STAGE FIVE: JUST SOME GUY
On the other hand, much as you might have started out thinking that your hero is all kinds of wonderful, maybe they’re starting to see you that way, too. You can converse without awkwardness, because your relationship is no longer based on the job they do, but on the other shared interests and values you hold in common.

Just like the colleagues you hang out with after work, you don’t talk about one thing all the time, but share balanced conversations about the other interesting things in your life. They’re just another friend – “just some guy” (or girl!) – and you’ll even forget from time to time whatever it was that drew them into your life.

Either that, or you’ve just lost interest in them. It doesn’t require any particular malice for someone with whom you have absolutely nothing in common to not be very interested in you – like the many colleagues you don’t socialise with after work. Maybe in your insistence that they should treat you like a normal human being, maybe that’s exactly how they are treating you. They’re just doing you the courtesy of not pretending any more. They’re a bit of a dick sometimes that doesn’t care very much about you: that’s the truth of it, and they’re exhausted from pretending to like the other people fawning all over them.

In most cases, you’ll never have spoken at all to the subject of your admiration, but you’ve just found out enough about them to know that you’d never be friends in real life, but that’s OK. You can go on being you, and they can go on being them.

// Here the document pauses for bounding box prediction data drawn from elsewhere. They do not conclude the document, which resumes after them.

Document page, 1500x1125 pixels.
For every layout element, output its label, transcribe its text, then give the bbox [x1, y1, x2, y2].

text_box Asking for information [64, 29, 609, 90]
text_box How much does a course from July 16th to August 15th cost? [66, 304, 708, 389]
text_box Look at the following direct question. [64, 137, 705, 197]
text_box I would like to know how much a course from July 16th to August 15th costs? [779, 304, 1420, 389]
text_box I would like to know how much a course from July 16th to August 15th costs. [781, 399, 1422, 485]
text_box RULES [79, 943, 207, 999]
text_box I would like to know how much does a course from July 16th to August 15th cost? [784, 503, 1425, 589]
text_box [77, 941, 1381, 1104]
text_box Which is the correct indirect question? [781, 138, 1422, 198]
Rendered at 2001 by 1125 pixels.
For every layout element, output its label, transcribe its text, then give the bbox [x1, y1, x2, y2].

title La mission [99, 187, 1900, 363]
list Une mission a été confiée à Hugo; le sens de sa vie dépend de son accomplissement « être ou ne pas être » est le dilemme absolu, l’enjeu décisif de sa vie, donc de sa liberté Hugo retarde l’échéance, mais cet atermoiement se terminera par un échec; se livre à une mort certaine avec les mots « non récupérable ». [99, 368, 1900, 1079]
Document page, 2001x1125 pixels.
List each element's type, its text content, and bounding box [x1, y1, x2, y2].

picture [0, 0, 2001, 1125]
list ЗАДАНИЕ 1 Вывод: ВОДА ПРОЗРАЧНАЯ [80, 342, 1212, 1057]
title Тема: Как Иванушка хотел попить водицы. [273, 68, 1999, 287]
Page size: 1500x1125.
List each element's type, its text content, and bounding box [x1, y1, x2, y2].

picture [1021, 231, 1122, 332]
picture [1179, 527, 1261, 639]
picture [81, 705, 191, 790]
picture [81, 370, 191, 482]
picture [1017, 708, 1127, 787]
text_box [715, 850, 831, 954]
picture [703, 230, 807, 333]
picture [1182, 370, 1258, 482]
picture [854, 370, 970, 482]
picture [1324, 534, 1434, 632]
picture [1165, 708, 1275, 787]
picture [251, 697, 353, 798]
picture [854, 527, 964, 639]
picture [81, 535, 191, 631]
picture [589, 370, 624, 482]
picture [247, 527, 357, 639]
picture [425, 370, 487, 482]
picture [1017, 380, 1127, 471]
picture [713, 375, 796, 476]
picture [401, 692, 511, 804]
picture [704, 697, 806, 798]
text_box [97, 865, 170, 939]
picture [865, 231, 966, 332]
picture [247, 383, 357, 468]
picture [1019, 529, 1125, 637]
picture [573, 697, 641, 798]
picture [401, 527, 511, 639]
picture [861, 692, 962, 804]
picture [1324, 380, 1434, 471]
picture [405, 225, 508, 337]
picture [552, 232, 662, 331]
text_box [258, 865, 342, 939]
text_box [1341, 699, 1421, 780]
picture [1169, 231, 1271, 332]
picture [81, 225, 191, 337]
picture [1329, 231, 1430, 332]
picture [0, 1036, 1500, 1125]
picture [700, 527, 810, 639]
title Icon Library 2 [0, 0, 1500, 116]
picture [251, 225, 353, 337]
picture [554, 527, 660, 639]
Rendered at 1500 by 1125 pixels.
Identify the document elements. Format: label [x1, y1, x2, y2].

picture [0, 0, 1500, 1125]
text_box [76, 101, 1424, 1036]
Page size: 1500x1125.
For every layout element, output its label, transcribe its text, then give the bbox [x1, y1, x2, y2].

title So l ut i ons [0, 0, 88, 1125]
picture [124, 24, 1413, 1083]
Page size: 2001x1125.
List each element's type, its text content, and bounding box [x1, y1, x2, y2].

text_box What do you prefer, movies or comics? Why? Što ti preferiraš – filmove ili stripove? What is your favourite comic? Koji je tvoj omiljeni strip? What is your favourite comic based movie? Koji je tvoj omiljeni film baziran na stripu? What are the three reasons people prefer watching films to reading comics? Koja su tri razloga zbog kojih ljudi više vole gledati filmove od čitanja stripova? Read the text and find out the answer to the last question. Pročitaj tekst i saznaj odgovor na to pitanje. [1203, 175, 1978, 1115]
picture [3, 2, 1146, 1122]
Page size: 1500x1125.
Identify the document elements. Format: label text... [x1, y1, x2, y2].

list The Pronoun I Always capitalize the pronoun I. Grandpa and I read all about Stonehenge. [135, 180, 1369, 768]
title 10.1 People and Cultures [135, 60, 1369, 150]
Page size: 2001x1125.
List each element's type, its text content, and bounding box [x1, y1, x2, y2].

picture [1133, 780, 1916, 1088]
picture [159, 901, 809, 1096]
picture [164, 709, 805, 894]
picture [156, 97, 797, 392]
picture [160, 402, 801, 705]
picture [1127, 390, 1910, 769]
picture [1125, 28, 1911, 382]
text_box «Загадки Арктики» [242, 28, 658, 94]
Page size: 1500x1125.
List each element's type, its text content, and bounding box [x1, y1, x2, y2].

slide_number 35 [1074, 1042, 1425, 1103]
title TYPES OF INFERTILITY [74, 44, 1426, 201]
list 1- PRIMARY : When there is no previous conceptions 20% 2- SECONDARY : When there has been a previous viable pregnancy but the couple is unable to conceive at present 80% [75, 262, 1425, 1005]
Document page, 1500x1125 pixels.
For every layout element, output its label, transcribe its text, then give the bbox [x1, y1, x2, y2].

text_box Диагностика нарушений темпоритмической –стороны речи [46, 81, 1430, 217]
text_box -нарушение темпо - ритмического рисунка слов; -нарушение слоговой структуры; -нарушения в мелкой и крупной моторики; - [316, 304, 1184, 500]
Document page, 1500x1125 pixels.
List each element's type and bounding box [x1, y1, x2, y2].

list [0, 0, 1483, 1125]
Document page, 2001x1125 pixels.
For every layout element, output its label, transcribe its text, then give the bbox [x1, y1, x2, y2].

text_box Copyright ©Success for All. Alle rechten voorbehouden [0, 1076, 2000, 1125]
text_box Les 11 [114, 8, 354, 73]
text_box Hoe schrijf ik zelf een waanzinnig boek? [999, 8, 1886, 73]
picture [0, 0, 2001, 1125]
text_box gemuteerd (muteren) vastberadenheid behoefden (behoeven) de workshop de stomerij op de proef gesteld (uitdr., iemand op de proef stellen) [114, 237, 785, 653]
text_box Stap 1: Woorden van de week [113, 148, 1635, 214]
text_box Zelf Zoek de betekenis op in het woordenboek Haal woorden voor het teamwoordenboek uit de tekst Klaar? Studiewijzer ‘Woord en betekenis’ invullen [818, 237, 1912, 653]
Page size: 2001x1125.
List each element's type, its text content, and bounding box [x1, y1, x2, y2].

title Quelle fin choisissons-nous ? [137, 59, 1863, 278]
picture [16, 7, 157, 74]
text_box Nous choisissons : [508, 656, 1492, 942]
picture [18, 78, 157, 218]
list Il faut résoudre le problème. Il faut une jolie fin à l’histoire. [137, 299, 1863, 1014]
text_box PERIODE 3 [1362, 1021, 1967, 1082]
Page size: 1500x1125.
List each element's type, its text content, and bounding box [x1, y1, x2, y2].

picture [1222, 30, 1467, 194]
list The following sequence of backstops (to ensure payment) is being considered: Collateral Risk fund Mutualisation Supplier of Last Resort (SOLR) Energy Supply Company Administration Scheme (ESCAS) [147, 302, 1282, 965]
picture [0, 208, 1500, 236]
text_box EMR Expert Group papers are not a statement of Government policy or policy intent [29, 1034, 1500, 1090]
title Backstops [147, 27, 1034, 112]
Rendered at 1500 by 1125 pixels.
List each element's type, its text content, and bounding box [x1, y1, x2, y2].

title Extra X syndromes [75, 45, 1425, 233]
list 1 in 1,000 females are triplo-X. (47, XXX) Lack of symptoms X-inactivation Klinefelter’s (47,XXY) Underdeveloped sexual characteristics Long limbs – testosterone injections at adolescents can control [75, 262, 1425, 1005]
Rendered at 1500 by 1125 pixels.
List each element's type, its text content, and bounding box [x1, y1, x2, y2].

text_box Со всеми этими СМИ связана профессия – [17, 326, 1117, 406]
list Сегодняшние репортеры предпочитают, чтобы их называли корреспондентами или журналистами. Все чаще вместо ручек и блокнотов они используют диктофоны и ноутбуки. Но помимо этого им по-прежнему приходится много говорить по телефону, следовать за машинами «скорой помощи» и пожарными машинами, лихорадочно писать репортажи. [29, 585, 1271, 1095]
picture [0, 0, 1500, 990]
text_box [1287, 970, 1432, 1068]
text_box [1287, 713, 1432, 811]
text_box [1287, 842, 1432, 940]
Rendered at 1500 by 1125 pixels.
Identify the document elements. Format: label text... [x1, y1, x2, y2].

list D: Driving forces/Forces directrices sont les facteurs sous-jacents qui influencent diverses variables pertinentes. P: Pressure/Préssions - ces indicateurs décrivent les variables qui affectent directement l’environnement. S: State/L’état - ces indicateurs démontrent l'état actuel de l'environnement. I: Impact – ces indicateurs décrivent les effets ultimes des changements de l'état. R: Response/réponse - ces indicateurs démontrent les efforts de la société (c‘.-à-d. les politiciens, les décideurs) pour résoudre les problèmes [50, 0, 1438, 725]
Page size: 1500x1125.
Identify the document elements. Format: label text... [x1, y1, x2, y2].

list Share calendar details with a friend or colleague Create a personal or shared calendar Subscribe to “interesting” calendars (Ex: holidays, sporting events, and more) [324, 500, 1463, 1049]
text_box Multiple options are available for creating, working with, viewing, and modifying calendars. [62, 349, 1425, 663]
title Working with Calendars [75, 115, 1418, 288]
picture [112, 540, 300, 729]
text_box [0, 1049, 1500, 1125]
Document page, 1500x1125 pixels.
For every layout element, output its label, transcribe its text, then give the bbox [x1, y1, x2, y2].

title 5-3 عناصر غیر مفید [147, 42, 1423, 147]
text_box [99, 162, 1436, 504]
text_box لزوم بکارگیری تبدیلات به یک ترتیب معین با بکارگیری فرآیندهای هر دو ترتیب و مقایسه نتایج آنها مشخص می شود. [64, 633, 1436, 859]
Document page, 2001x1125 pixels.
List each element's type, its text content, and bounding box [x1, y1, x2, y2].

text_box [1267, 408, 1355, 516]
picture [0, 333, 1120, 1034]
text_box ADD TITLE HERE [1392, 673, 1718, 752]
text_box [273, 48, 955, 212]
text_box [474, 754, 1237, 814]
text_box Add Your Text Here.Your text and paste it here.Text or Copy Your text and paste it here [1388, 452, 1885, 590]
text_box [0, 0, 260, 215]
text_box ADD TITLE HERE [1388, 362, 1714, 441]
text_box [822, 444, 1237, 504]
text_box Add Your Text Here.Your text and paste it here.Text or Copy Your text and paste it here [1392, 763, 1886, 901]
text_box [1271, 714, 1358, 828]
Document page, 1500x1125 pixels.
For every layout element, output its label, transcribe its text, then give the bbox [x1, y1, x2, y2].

The sole thing that drew your attention in the first place – them being good at a job – hasn’t changed. You’ll probably buy the next thing they do, and continue to show a detached interest in their output.

It’s just that, however you’ve got here, the spell is broken. You know they’re just another person with a particular skill. I can sing ‘How Much Is That Doggie In The Window’ backwards: I’m sure somebody somewhere thinks that makes me the most awesome person alive.